Phone surveillance arouses libertarian passions in the US

June 7, 2013
Outrage over the US government’s broad harvest of communications data is like antioil rhetoric from activists who drive sport-utility vehicles.

Outrage over the US government’s broad harvest of communications data is like antioil rhetoric from activists who drive sport-utility vehicles.

Suddenly, America teems with libertarians because a UK newspaper reported that the National Security Agency monitors telephone, e-mail, and internet traffic more aggressively than most people knew.

Yet many outraged Americans eagerly publish personal information via social media and approve tracking of their financial lives by credit-reporting agencies. Can privacy really be that important to those folks?

Granted: Facebook postings and submission to credit scoring are voluntary; governmental surveillance of communication records is not.

NSA, however, seems to have confined itself to data-mining aimed at spotting communication patterns indicative of terrorist plotting. Spies are not randomly reading messages. They just collect a lot of data.

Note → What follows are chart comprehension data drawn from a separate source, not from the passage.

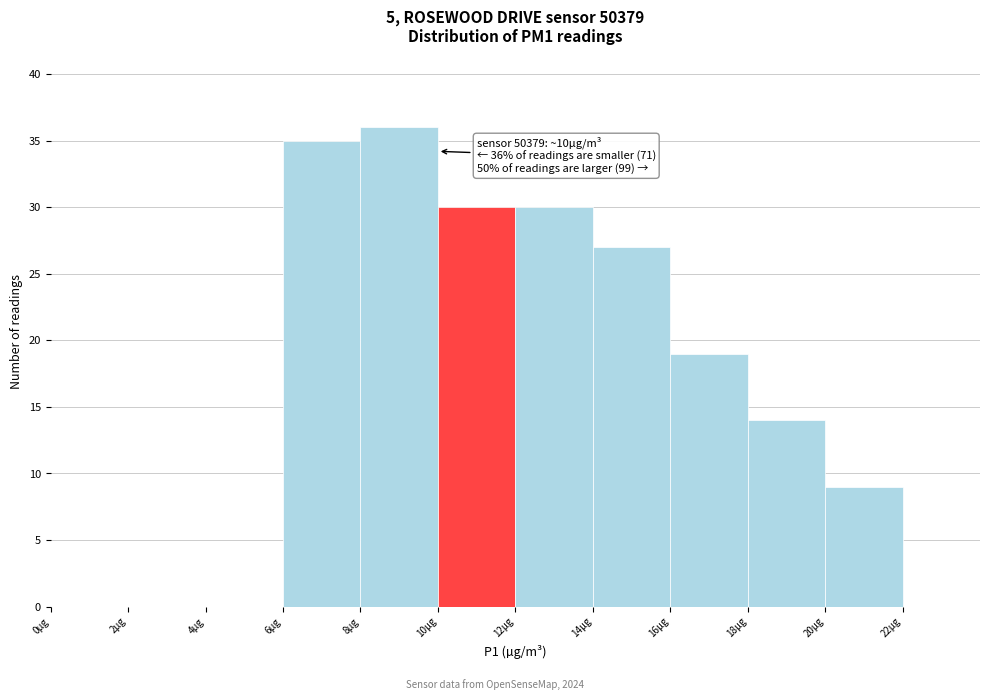

Over which range of the x-axis is the bar tallest?

8 to 10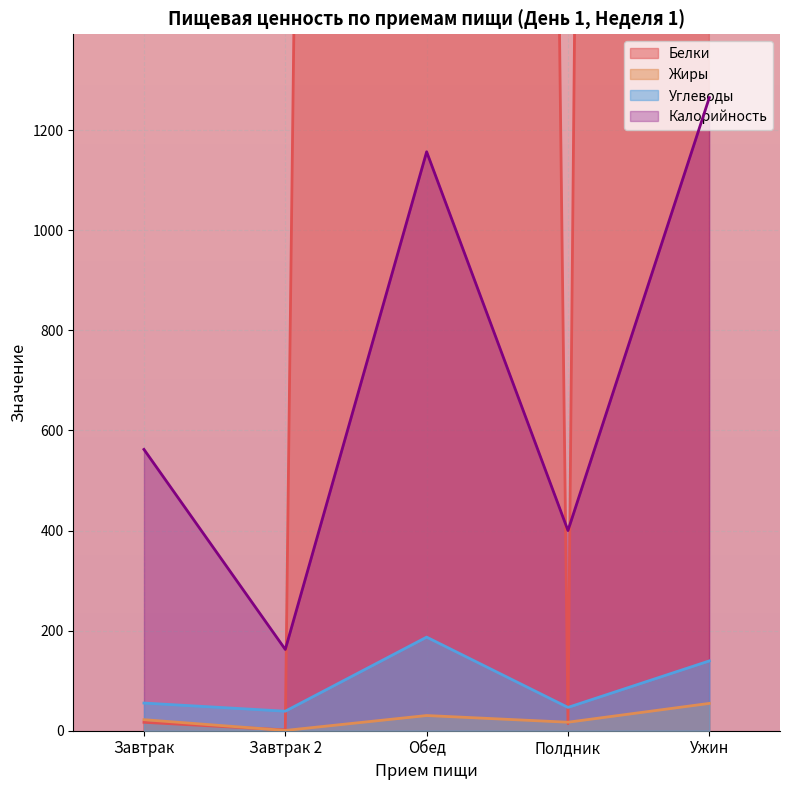

What is the label of the 5th point from the left?

Ужин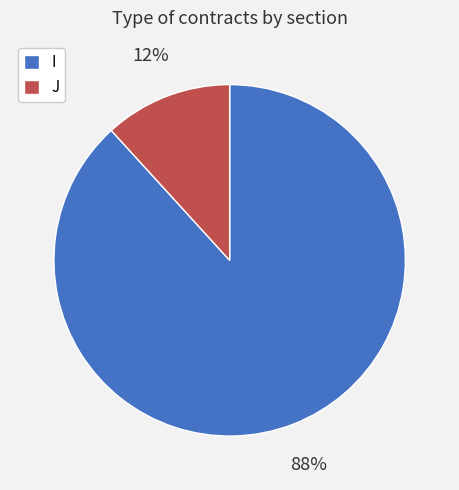

To the nearest percent, what portion does I represent?

88%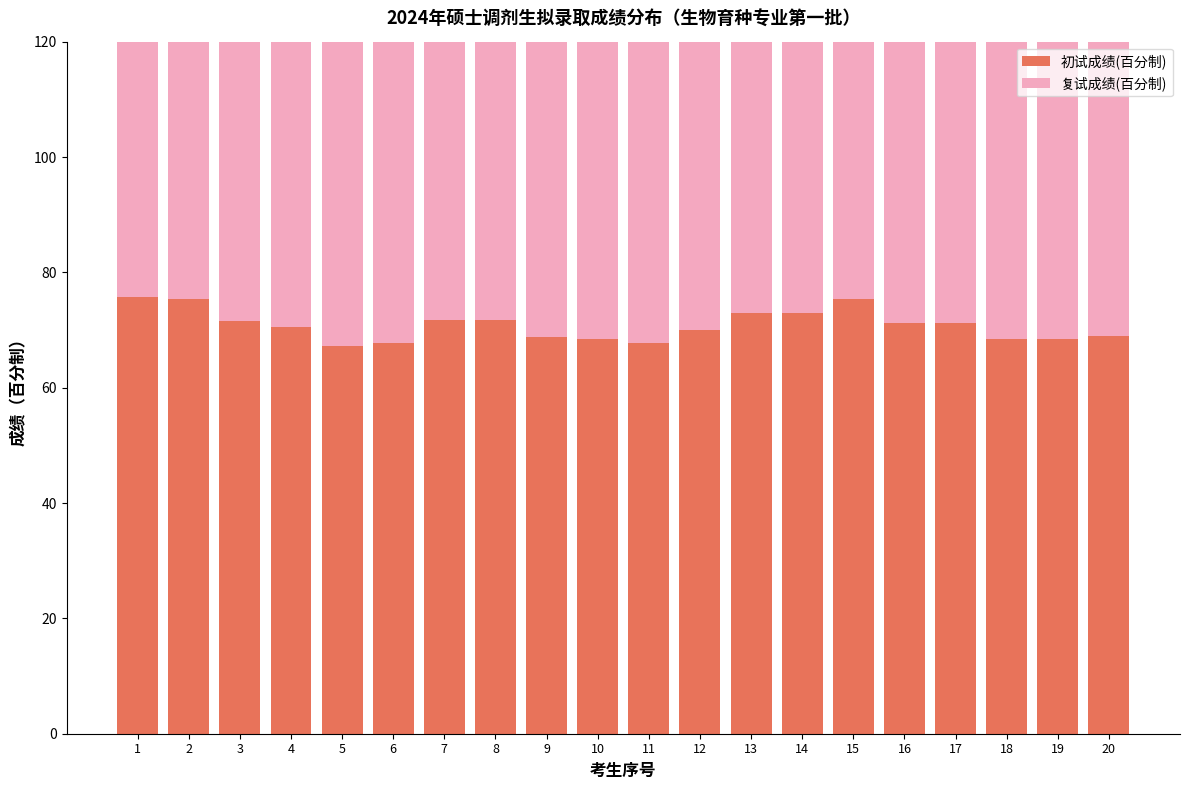

What is the value of the 复试成绩(百分制) bar at the 14th from the left?

78.4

To be sure, popular concern about the government’s meddling in private lives is healthy. The NSA program, watched by a panel of federal judges acting in secret, does strain the perpetual tension between freedom and security. It needs control, even if the mechanism must stay hidden from public view.

Where, though, was American worry about liberty in 2005 and 2007, when the US enacted laws telling the public what kind of energy to sell and therefore use?

With its communications scanning, the NSA fulfills a constitutionally stipulated vision for government: “provide for the common defense.” Its exertions have foiled terrorist plots.

Some will argue that restructuring energy markets serves, per the Constitution, to “promote the general welfare.” Yet the results are a broken and costly ethanol program and solar and wind businesses struggling to survive despite munificent taxpayer subsidies.

Welfare? Yes. General? No.

Energy fiascos happen when Americans, with no ideological regret, surrender fuel choice to a government claiming to know more than they do about energy at the point of consumption.

The blessings of liberty relate to more than electronic chatter. They interweave with welfare, defense, and other constitutional values into the fabric of effective, meaning restrained, governance. And they always require defense.